The prolific US blogging editor who writes anonymously at Editorial Ass makes a valuable point: the biggest chain around the necks of book publishers, is that almost all bookshops operate on sale or return.
This leads to bizarre accounting practices and business difficulties for publishers. It means, for instance, that an author can get a negative royalty statement, because the publisher has had more returns than books sold (and it has to pay the bookshops back for those returned books). Thankfully the author isn't expected to pay back negative royalties, but it's still quite a blow to the ego.
Many publishers now hold back a portion of a book's earnings to cover the initial returns before handing these over as royalties - again, more accounting confusion.
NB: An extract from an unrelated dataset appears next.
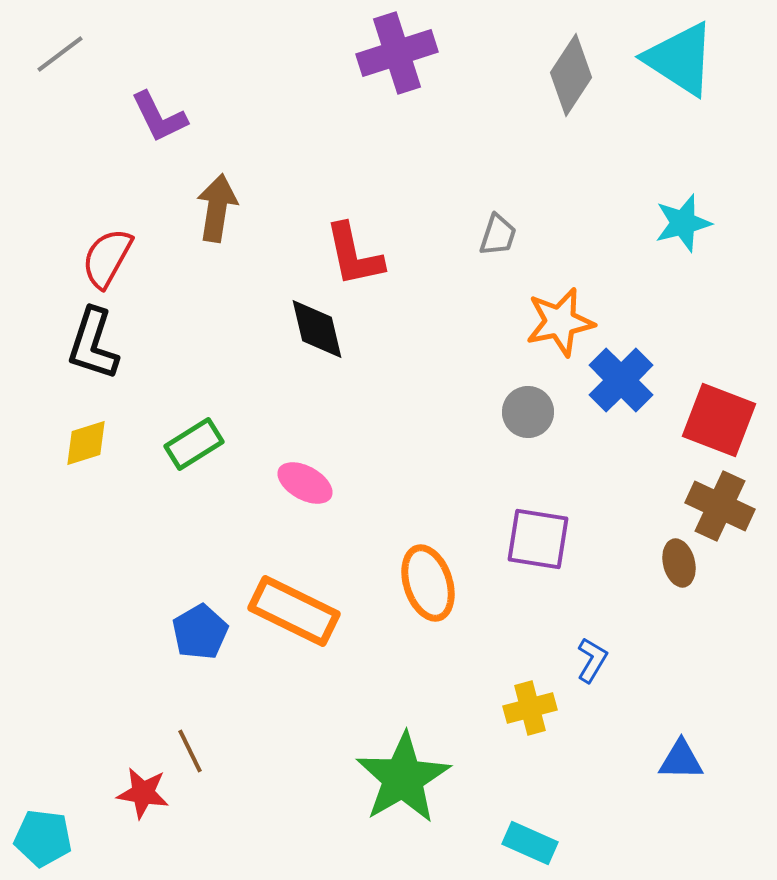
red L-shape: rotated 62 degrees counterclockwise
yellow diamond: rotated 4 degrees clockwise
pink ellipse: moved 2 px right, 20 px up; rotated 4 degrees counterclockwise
The blog mentioned above reckons sale or return is why some publishers seem to be in financial difficulties despite sales holding up - because booksellers did a much larger than usual return of books to be able to stock up with shiny new stuff for Christmas.
Bookshops argue that sale or return is essential - without it, they say, they wouldn't be able to take a risk on new writers. But to be honest the chains don't take many risks anyway, and it's a system that makes the whole accounting system much more complicated, and can endanger publishers' business survival.
Should it be scrapped? To an extent it's academic. Publishers can't see a way out of it, because anyone who dropped it would be ignored by the booksellers, and they aren't able to act in unison (even though they seem to be able to do this over age banding, an issue I'll come onto another time). It probably won't change any time soon.